Impeachment retorna à pauta

Jurista elabora documento favorável à queda da presidente; petistas falam em golpismo

iG Minas Gerais | Denise Motta |

Protesto. Manifestantes protestam, na avenida Paulista, em São Paulo, contra o governo de Dilma Rousseff e pedem o fim do PT
KEVIN DAVID
Protesto. Manifestantes protestam, na avenida Paulista, em São Paulo, contra o governo de Dilma Rousseff e pedem o fim do PT

O levantamento da hipótese de impeachment da presidente Dilma Rousseff (PT), relacionado às denúncias de corrupção e pagamento de propinas a políticos em esquema desvendado pela operação Lava Jato, cujo alvo é a Petrobras, esquenta o clima no Planalto Central.

Parecer técnico do jurista Ives Gandra colocou lenha na fogueira da discussão sobre a possibilidade de colocar em xeque o mandato de Dilma. Ele, entretanto, destaca que apenas o Congresso pode encaminhar a questão. Gandra avalia que apesar de haver embasamento jurídico, sem o componente político, não é possível avançar no sentido de questionar a legitimidade de Dilma para governar.

“Embora tenha que ter fundamentação, a decisão é exclusivamente do Congresso. Meu parecer não procurou dizer que tem que haver impeachment. Mas, se ficar comprovada culpa, pode-se gerar impeachment”, avalia Gandra, que a pedido do advogado José de Oliveira Costa elaborou o documento. Costa é conhecido por prestar serviços para o ex-presidente Fernando Henrique Cardoso (PSDB).

O debate sobre o tema ganha cada vez mais espaço no Congresso. Líder durante o Fora Collor, na década de 1990, o senador Lindberg Farias (PT-RJ) segue a linha de defesa de setores de sua legenda e do governo de que o movimento “cheira a golpismo”.

A oposição, por sua vez, alega ser legítima a discussão, uma vez que impeachment é previsto no regime democrático, como já defendeu o ex-ministro de Lula e presidenciável do PDT, senador Cristovam Buarque.

“Esse debate é absolutamente inoportuno. Essa discussão não tem requisitos jurídicos e políticos. Nenhuma eleição pode ter terceiro turno, isso cheira a golpismo e não está na agenda. Não nos traz preocupação, traz tristeza”, avalia o coordenador jurídico do PT, Marco Aurélio Carvalho.

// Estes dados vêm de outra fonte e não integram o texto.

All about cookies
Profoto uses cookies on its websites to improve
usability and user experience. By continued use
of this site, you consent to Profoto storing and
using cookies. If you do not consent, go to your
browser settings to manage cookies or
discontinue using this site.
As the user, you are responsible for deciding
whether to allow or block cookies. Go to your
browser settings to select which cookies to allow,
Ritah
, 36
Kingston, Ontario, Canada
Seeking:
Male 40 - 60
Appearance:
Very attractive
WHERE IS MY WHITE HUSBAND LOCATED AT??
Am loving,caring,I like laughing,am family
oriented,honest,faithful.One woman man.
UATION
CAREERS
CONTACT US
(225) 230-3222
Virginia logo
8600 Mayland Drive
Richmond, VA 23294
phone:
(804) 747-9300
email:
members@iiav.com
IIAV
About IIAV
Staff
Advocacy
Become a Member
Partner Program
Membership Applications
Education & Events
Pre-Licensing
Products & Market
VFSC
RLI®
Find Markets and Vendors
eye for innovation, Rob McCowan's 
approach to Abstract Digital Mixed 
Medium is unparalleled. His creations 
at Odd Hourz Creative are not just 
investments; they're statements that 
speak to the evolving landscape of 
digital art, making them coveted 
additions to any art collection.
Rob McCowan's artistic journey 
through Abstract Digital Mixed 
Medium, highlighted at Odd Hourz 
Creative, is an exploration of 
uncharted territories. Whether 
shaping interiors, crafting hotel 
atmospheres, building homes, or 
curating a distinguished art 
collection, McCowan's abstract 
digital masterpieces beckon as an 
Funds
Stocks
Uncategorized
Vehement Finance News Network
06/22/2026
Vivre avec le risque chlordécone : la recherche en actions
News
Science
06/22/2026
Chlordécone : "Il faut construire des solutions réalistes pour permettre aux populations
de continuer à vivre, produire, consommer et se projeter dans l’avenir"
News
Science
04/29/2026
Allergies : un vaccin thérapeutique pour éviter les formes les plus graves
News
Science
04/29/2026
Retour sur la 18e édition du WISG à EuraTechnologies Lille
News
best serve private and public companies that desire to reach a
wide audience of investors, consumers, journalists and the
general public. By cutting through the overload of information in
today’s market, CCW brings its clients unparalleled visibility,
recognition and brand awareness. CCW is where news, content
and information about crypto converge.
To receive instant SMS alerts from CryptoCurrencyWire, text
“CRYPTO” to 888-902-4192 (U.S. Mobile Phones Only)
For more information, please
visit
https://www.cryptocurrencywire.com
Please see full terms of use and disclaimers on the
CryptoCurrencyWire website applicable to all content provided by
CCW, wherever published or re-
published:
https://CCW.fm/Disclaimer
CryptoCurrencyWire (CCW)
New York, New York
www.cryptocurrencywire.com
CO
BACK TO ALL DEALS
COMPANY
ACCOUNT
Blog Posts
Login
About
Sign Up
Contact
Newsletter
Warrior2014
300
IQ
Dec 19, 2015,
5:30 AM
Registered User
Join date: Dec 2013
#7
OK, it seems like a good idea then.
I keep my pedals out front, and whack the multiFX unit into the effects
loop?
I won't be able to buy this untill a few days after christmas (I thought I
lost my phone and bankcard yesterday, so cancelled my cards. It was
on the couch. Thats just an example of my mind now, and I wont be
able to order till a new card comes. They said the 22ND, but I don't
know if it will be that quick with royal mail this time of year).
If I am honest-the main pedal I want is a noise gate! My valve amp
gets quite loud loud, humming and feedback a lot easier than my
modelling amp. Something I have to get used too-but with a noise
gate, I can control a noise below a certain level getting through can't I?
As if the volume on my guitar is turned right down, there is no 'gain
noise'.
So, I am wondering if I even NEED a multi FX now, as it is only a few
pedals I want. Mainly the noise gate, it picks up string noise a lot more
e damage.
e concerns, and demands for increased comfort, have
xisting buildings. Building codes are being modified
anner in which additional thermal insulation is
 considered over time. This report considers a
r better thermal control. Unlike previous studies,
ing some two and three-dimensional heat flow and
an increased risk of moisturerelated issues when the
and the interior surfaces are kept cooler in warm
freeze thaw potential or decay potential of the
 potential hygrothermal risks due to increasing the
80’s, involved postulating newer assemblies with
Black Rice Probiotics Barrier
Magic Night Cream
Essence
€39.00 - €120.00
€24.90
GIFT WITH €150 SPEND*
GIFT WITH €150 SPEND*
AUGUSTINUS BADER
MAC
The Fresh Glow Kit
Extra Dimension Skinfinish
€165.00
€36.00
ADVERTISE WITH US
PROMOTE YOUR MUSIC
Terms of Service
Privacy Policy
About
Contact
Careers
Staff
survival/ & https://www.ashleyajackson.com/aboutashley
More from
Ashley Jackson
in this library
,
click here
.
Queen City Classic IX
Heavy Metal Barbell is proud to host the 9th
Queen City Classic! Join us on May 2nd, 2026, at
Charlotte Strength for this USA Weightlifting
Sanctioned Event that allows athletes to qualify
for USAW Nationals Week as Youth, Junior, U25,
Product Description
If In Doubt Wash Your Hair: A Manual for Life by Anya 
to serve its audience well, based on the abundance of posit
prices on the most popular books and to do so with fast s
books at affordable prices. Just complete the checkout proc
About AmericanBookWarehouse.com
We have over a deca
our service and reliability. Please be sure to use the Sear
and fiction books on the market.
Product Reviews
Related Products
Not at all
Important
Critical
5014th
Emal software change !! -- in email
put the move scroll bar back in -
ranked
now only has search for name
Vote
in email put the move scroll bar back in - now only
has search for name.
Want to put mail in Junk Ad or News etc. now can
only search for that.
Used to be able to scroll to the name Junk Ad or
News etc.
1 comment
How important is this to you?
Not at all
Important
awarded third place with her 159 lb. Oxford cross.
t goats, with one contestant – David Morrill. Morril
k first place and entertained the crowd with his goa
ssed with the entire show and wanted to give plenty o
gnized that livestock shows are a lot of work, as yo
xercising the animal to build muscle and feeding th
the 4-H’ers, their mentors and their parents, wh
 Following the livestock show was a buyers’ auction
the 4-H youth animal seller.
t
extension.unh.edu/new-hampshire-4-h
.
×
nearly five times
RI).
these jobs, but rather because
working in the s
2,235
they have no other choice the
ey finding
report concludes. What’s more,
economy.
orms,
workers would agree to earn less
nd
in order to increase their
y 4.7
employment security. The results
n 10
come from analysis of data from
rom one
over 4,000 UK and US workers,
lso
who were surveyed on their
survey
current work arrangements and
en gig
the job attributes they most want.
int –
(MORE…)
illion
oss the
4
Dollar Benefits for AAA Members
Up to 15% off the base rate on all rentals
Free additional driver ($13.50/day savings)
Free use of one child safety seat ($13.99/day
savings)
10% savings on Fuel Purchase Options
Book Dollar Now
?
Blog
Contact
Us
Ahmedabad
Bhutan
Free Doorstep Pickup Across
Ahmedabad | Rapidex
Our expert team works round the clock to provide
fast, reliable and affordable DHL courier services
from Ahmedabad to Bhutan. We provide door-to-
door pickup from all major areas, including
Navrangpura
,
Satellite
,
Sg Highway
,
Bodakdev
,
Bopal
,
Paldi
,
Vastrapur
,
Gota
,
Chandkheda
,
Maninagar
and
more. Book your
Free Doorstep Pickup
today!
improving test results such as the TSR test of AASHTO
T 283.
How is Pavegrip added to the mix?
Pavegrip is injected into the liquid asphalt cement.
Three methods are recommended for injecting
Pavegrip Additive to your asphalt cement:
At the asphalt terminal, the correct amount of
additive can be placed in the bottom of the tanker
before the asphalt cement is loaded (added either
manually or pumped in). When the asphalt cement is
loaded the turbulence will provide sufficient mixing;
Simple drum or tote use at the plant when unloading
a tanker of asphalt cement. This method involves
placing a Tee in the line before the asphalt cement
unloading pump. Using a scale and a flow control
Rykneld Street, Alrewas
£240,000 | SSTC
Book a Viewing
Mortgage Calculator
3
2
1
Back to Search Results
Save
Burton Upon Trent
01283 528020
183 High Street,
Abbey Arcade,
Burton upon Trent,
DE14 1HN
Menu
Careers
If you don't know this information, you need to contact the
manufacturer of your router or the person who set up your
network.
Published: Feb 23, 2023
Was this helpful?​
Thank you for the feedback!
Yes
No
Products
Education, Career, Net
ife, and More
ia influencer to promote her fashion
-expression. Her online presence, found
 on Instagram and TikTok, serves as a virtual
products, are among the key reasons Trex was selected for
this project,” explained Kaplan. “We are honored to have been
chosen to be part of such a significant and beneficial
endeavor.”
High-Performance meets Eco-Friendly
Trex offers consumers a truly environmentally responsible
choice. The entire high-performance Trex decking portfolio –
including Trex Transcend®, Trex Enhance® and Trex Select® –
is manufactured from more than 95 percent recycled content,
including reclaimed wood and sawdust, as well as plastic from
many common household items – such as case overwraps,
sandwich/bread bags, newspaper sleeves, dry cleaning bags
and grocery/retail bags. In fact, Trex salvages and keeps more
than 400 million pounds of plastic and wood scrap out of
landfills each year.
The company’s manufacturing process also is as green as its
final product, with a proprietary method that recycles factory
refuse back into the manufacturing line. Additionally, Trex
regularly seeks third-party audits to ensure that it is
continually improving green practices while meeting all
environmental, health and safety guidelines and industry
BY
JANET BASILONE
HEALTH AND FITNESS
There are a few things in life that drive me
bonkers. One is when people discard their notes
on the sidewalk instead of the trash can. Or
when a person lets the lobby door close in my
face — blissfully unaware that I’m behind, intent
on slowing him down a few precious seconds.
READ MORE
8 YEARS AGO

O petista ainda ressalta que, a considerar o que disse Gandra em seu parecer, a situação do governador Geraldo Alckmin (PSDB) é a mesma, tendo em vista a crise hídrica no Estado e denúncias de corrupção em licitações de obras do metrô. Ele também associa o parecer de Gandra ao ex-presidente Fernando Henrique Cardoso. O jurista nega que tenha elaborado o parecer para o ex-presidente.

Assinaturas. A cogitação do impeachment de Dilma não é uma tese nova. Uma petição na internet circula desde junho de 2013. “Para acabar com a corrupção, desvio de dinheiro público, sucateamento da saúde, das estradas, da educação, segurança pública e outros”, informa o documento. Até agora, cerca de 1,8 milhão já haviam aderido ao movimento contra Dilma, assinando a petição. A intenção é chegar a 5 milhões de assinaturas e encaminhar o documento ao Senado.

Ayres Britto

Respeito ao mandato. Ex-presidente do STF e do CNJ Carlos Ayres Britto condena a tese de impeachment. “Há que se respeitar o resultado da eleição, obtido por forma legítima. Entendo que não é o caso de se cogitar impeachment mal decorrido o primeiro mês de reeleição da presidente, até porque entre a postulação de impeachment e golpismo se coloca uma linha muito tênue. É preciso cuidado para que, a pretexto de se deflagrar processo de impeachment, não se estar impulsionando uma tentativa inaceitável de golpe contra a democracia. Devagar com o andor que o santo é de barro”.

O que disseram

“Golpista é quem não respeita as regras e procedimentos previstos na democracia”

Aécio Neves - senador PSDB

“Se eles não sabem perder, não merecem ganhar. Eles precisam aprender como funciona e entender o processo democrático. Não vamos compactuar com golpismo.”